Everyone, it seems, has issues with big pharma. From obscene profits to outrageous compensation for CEOs pharma has seems to have the attitude of a big corporation who doesn’t care. The question that everyone seems to be avoiding is “can pharma serve both Wall Street and patients?”.
Pharma CEO’s
QUICK READ:
- Pharma CEOs, because of compensation, put shareholders first at the expense of patients.
- AbbVie’s CEO is compensated based on Humira’s patent protection.
- Wall Street doesn’t really understand the drug development process and puts too much emphasis on short term profits.
- Some forward-thinking CEOs are trying to implement change within their organizations but they can’t do it alone.

SUMMARY: Via Business Insider “CEOs have for decades chanted the mantra of shareholder supremacy and placed cost-cutting and short-term profits above all else. That mindset, however, just might be changing.” It might be changing in other industries but within pharma, the mindset is still “short term balance sheet”.

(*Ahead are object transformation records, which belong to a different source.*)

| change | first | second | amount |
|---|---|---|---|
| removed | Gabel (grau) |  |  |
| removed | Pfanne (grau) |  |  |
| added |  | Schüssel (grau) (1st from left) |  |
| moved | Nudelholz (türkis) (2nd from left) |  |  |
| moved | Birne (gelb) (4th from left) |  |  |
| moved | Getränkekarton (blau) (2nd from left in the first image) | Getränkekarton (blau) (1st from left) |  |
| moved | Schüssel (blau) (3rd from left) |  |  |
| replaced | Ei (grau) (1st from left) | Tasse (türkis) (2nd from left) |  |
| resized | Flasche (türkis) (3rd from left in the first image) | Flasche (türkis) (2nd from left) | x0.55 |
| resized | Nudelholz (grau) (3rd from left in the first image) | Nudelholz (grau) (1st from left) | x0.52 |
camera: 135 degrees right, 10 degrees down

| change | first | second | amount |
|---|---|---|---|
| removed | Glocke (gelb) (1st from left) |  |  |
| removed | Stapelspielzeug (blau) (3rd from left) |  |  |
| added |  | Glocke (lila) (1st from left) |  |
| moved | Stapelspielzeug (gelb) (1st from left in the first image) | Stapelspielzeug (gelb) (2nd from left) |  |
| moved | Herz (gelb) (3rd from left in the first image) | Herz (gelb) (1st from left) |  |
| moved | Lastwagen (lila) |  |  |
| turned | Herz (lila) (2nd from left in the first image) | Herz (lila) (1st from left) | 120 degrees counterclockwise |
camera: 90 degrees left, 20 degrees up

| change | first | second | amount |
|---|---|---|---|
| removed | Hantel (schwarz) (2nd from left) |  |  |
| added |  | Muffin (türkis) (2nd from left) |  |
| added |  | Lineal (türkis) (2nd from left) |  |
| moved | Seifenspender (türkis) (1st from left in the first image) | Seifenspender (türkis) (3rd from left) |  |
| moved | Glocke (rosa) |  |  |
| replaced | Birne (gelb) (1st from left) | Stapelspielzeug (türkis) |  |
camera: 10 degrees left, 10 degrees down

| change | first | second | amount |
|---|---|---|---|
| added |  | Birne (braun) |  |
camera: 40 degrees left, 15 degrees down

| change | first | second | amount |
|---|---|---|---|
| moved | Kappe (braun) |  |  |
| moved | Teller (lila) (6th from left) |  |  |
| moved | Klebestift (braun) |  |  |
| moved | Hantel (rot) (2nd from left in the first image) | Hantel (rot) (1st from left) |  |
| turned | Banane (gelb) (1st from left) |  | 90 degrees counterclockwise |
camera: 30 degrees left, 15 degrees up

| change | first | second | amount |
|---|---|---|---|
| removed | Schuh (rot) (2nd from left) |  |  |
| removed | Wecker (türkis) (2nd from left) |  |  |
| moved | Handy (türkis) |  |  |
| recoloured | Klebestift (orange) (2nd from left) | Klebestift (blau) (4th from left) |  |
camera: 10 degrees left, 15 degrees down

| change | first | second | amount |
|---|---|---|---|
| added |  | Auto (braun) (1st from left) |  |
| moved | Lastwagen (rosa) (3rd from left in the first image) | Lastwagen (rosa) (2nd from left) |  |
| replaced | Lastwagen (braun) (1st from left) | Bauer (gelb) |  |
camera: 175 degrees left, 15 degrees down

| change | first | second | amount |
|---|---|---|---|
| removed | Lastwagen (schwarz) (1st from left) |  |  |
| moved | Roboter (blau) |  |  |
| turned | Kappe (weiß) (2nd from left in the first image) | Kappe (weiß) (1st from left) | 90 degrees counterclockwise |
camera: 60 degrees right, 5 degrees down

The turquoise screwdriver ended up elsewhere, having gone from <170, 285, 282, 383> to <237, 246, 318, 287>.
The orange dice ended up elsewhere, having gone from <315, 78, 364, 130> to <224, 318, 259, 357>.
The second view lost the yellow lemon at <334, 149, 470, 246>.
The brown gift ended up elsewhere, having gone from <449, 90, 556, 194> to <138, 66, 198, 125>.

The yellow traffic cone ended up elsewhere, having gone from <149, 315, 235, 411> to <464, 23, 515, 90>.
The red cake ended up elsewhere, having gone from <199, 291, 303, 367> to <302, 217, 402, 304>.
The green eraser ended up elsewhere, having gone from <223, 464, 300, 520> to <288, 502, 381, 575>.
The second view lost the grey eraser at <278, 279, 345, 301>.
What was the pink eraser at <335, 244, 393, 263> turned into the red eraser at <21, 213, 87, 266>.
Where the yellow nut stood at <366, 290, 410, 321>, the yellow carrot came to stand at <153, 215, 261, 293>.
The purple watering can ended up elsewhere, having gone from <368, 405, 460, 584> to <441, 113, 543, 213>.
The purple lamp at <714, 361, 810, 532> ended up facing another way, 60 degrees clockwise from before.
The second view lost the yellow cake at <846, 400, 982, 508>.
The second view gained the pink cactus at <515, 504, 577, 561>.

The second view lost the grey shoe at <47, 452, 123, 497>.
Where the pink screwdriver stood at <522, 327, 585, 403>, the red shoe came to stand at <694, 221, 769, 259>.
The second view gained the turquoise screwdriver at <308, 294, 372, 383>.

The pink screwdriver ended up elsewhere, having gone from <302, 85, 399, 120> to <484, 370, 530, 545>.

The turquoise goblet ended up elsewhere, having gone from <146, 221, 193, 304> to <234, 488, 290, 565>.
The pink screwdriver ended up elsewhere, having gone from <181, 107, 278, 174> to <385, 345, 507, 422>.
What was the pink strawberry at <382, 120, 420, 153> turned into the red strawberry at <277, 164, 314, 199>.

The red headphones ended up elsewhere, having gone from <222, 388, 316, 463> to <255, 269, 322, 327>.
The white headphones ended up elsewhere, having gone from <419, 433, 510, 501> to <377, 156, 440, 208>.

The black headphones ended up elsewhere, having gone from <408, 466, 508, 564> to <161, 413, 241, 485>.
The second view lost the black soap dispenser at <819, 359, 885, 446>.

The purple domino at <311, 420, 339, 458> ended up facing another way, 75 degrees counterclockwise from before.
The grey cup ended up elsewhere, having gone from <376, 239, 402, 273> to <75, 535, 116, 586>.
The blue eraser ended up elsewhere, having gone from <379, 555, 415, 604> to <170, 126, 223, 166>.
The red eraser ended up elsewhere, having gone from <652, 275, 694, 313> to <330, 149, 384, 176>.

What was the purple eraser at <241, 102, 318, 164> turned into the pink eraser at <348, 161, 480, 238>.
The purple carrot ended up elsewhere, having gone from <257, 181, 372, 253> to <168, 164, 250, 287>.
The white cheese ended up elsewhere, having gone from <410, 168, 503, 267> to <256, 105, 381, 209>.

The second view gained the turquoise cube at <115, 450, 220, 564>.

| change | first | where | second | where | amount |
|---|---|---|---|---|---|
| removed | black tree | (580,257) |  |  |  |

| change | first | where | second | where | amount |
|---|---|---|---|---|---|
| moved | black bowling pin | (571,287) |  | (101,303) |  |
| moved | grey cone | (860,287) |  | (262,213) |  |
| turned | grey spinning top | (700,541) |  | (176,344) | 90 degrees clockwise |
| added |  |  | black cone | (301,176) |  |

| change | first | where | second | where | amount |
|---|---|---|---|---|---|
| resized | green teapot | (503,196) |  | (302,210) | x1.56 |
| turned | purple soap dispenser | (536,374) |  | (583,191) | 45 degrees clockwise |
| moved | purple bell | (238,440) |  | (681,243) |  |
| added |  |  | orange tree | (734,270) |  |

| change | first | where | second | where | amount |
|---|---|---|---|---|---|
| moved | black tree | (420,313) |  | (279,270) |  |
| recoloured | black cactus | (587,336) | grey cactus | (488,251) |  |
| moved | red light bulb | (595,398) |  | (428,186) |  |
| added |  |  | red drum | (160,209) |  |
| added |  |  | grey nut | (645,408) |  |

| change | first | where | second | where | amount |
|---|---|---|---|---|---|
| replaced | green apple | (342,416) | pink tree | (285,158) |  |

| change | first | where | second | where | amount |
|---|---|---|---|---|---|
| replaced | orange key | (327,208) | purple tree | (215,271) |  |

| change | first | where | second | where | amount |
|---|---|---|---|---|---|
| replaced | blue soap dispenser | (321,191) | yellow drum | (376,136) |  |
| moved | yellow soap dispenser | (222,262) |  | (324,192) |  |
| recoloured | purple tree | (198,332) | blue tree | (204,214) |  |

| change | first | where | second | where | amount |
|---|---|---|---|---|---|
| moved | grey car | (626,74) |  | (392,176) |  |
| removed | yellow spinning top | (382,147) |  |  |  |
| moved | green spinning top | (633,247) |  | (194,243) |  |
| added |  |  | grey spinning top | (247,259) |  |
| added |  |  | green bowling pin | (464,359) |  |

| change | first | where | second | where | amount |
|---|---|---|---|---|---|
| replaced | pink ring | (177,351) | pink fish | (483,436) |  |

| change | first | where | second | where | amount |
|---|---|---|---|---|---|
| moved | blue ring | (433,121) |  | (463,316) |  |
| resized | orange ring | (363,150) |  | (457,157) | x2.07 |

SUMMARY: Via STAT news “top pharmaceutical CEOs have targeted a small group of Republican senators with roughly $200,000 in campaign donations in the past year”. No matter what you read it’s about sales and Wall Street, not patients.

- Pharmacy benefit managers said rebates paid by drug companies to PBMs, sometimes called “middlemen,” are “not secret or hidden payments”
- Executives blamed high drug prices on the drugmakers and their pursuit of profits.
- U.S. Healthcare Spending Reaches $420M Per Hour, On Track to Hit $12 Trillion by 2040.
- 62 health care CEOs made a combined $1.1 billion in 2018 when calculating the actual value of cashed-out stock.
- In the meantime Republicans are warning drug companies not to cooperate with probes into drug pricing.

IN SUMMARY: When the list price of a drug goes up but the net price goes down there is something dreadfully wrong with our healthcare system. The hearings, before Congress yesterday, were meant to convey to voters that “we’re doing something” but patients are not likely to see any benefits from ANY Congressional hearings until the SYSTEM is questioned.

KEY IDEA: Today some pharma CEO’s will go to Congressional Hill to answer questions about high drug prices. Politicians are conducting this charade because they want to give voters the idea that “they care” and that they are doing something. What won’t be discussed are the real reasons American healthcare is the most expensive in the world with poor results.